Le droit de faire du bruit

La Ville de Bathurst a adopté en juillet 2011 un arrêté municipal contre les motos qui font un bruit excessif. Deux ans plus tard, les motocyclistes n’ont toujours pas avalé cette couleuvre et multiplient les pressions pour faire plier les élus municipaux. Ceux-ci ont-ils raison d’imposer la ligne dure ou sont-ils condamnés à revenir au statu quo?

Du point de vue juridique, Bathurst semble être en territoire très solide. Elle a fait approuver son arrêté municipal par le gouvernement provincial, avant de l’adopter. De même, malgré les commentaires de certains intervenants, la Charte canadienne des droits et libertés ne donne pas le privilège de faire du bruit à volonté. Au contraire, les gouvernements de tous les niveaux sont appelés à encadrer de façon raisonnable les droits des individus pour le bien commun. Cela est accepté depuis longtemps, tant par les cours de justice que par la majorité de la population.

Dans ce cas-ci, la bataille en est plutôt une d’opinion publique. En effet, les motocyclistes sillonnent les routes d’à peu près toutes les municipalités de la province sans que cela cause de problèmes ou de manifestations. Certaines villes, comme Moncton et Caraquet, organisent même des festivals pour attirer un maximum d’entre eux dans la région et profiter de généreuses retombées économiques.

Notons aussi que l’arrêté municipal de Bathurst vise une minorité de motocyclistes, ceux qui se distinguent du lot en modifiant leur système d’échappement afin de faire un vacarme excessif.

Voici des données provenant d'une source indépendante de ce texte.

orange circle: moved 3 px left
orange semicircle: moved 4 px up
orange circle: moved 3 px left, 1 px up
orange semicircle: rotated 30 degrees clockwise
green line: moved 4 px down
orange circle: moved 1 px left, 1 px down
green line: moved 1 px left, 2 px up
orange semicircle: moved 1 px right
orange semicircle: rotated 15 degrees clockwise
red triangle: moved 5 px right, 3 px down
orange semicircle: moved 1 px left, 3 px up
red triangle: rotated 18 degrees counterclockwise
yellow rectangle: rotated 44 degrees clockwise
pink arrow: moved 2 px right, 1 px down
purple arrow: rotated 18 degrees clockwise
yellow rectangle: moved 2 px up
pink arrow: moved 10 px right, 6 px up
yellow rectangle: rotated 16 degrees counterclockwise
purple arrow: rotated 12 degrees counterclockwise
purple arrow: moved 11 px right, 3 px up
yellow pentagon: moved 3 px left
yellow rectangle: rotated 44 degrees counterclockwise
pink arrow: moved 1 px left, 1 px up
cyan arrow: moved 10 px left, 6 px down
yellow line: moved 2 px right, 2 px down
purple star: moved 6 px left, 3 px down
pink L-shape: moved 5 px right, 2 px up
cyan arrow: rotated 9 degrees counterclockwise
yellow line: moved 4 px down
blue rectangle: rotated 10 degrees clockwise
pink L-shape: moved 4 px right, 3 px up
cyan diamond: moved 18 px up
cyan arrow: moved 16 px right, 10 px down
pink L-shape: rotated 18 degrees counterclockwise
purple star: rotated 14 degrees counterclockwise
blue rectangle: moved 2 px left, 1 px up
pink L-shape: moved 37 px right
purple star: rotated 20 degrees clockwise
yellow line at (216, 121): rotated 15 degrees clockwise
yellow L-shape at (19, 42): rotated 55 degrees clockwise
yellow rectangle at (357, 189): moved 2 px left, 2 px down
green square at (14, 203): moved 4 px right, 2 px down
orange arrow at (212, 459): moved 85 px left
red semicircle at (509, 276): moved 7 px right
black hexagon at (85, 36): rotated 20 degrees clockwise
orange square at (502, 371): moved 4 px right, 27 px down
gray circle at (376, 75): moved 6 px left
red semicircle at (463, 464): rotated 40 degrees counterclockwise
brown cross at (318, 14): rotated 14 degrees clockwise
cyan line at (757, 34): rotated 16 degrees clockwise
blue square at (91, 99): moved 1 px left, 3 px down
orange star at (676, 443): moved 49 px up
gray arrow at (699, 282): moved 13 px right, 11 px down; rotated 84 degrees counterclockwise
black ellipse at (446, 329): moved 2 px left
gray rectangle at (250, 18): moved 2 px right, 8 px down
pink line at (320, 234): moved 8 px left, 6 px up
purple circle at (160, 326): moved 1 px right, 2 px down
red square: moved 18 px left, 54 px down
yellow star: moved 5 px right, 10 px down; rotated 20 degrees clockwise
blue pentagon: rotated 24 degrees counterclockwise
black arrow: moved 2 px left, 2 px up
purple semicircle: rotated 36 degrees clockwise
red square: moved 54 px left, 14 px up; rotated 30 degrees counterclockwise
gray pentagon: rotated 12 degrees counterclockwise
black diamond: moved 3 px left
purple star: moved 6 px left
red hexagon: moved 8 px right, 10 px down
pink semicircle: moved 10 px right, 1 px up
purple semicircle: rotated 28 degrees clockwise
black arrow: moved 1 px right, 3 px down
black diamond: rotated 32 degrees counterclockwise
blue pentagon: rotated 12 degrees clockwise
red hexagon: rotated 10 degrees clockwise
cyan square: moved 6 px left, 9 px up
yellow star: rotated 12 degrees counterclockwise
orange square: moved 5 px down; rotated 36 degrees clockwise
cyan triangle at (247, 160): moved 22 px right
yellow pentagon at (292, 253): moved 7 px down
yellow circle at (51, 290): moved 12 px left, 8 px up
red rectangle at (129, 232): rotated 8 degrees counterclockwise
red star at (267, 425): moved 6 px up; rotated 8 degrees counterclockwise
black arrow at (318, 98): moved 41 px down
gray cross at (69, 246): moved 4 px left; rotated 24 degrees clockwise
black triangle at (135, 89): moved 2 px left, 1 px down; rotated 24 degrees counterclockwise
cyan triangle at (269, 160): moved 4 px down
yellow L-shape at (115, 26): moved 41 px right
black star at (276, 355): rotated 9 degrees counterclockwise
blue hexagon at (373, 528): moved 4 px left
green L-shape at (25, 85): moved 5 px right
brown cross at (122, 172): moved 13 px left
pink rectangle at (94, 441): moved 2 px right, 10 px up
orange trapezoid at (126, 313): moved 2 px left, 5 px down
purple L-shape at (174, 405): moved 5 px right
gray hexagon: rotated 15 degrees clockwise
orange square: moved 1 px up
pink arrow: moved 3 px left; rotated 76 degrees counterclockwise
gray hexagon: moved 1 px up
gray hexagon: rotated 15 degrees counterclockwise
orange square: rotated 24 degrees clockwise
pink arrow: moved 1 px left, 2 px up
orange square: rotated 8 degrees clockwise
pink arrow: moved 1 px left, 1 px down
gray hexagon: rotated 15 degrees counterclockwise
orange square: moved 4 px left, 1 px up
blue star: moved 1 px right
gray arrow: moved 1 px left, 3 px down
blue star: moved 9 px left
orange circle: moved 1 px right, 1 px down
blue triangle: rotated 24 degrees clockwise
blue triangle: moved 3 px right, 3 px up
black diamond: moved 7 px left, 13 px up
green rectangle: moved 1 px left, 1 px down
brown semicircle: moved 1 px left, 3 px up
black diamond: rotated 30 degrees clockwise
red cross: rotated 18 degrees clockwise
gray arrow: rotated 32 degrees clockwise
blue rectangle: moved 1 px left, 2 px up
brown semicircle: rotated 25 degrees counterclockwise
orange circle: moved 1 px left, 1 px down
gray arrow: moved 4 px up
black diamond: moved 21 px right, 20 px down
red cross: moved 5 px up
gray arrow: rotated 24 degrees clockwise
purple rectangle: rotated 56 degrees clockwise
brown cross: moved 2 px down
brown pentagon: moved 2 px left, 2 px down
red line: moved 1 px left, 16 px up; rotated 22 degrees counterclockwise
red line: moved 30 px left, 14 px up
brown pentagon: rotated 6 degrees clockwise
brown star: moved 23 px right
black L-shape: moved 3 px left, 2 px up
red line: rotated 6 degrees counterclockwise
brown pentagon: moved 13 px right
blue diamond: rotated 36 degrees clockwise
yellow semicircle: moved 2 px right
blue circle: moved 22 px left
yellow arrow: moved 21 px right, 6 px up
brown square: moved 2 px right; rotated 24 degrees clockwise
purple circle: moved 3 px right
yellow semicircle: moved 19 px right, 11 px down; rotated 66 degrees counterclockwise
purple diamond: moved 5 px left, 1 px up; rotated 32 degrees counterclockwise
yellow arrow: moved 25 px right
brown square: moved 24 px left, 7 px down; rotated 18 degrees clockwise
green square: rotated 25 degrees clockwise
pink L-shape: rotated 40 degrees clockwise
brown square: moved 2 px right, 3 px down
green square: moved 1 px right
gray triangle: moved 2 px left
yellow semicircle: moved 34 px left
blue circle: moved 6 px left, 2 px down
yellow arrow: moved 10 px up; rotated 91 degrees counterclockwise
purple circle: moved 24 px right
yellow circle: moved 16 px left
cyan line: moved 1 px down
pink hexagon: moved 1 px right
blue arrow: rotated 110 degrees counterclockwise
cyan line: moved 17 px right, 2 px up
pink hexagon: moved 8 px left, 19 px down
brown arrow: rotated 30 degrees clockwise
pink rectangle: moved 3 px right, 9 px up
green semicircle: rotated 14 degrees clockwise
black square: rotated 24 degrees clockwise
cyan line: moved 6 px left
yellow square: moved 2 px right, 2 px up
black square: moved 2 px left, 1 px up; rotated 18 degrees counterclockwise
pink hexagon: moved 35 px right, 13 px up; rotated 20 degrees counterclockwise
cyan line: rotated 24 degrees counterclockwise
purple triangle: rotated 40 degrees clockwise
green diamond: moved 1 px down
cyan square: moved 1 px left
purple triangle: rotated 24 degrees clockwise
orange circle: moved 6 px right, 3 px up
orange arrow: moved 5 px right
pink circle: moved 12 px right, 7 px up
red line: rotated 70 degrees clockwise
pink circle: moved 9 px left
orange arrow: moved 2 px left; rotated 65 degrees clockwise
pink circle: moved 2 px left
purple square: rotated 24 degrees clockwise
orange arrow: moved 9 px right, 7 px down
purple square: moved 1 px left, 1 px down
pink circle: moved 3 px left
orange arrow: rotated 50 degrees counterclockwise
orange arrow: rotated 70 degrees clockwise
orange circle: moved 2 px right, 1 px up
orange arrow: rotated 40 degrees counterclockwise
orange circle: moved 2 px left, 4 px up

Malgré cela, une grande majorité d’entre eux sont en colère et boycottent dorénavant les commerces de Bathurst.

Pourquoi? D’abord, les amateurs de moto forment une confrérie. Ils sont solidaires. Aussi, la moto représente pour plusieurs l’instrument même de la liberté, le véhicule qui permet de se retrouver seul à la conquête des grands espaces, avec pour seul compagnon sa Harley-Davidson. Historiquement, chaque tentative de réglementer un peu plus ce milieu est toujours accueillie avec une forte résistance et comme étant une attaque contre la liberté et même le rêve américain.

À Bathurst, la réaction ne s’est donc pas fait attendre. Plusieurs motocyclistes boycottent désormais les commerces de la ville, qui n’ont pourtant rien à voir avec l’arrêté honni. C’est une surprise pour les élus municipaux qui ne prévoyaient pas que l’opposition, loin de s’estomper, persisterait pendant plusieurs années. Une conseillère municipale, Anne-Marie Gammon, a même changé son fusil d’épaule et avoue s’opposer désormais à la réglementation.

Notons toutefois que la plupart des commerces n’ont pas vu une énorme différence. Les allées du Walmart sont aussi pleines qu’avant. Mais des stations-services, des boutiques de plein air et des restaurants/bars notent une baisse de leur chiffre d’affaires.

Idéalement, il aurait fallu que la Ville de Bathurst trouve un terrain d’entente avec les motocyclistes qui satisferait tout le monde. Le problème, c’est que plusieurs d’entre eux n’accepteront jamais un compromis qui s’attaquera à leur «droit» de pétarader sur des engins assourdissants.

Le conseil de Bathurst a fait son lit. Incapable de satisfaire tout le monde, il a choisi de défendre les intérêts des citoyens incommodés. Même si on les entend peu sur la place publique et qu’ils ne boycottent personne, ces gens sont assez nombreux et se sont plaints assez souvent pour pousser la Ville à agir. «Nous recevons énormément de plaintes. Le conseil en a assez», déclarait le maire Stephen Brunet en 2011. Plus récemment, cet été, il ajoutait: «Si boycotter Bathurst veut dire une municipalité calme, nous sommes satisfaits avec une communauté plus silencieuse.»

Ça a le mérite d’être clair. Une partie du travail des élus de n’importe quelle municipalité est de trouver un équilibre entre les droits individuels et ceux de la communauté, puis de trancher en respectant les lois. On peut s’opposer à l’arrêté, mais tant que les amateurs de moto n’auront pas réussi à convaincre un juge de leur droit de faire autant de bruit qu’ils le veulent, ni à convaincre la population de la justesse de leur cause, ils éprouveront des difficultés à gagner leur point.